---- AVAILABLE DATA
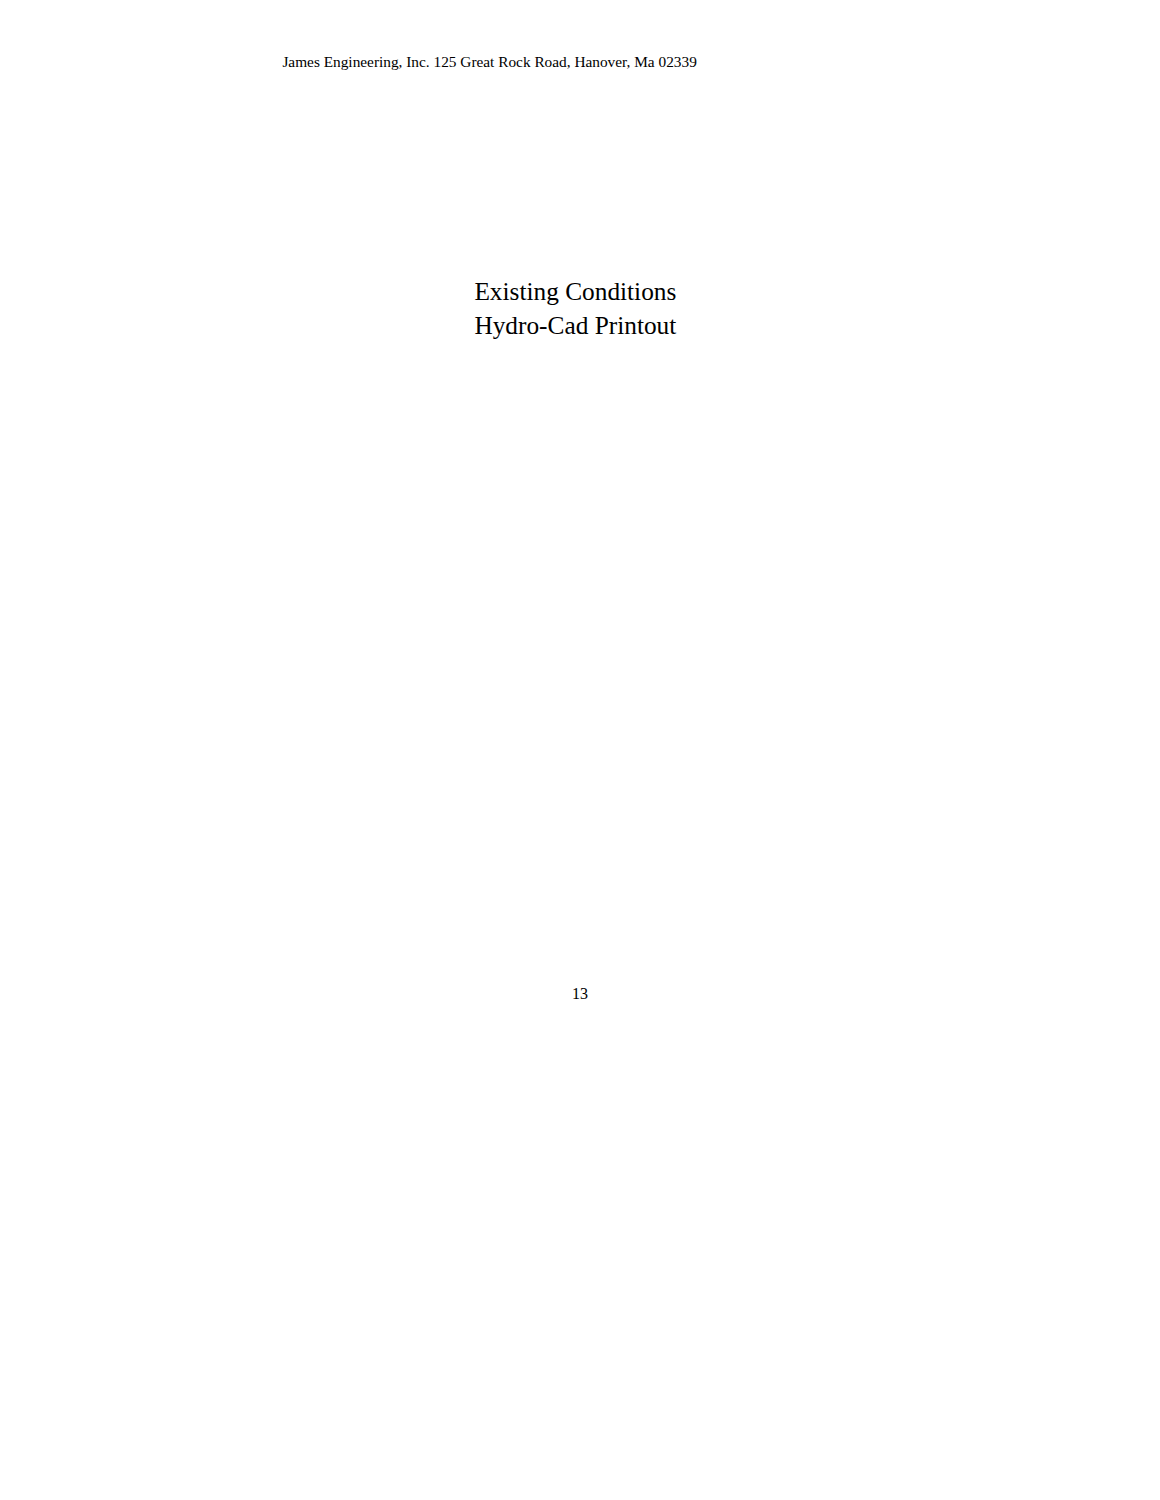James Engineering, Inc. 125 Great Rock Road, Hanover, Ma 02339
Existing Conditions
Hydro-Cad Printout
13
--------
WHAT IS REQUIRED
Any picture in the material is to be left out, and everything else is to be retyped as is.

ANSWER TO THIS EXERCISE
James Engineering, Inc. 125 Great Rock Road, Hanover, Ma 02339
Existing Conditions
Hydro-Cad Printout
13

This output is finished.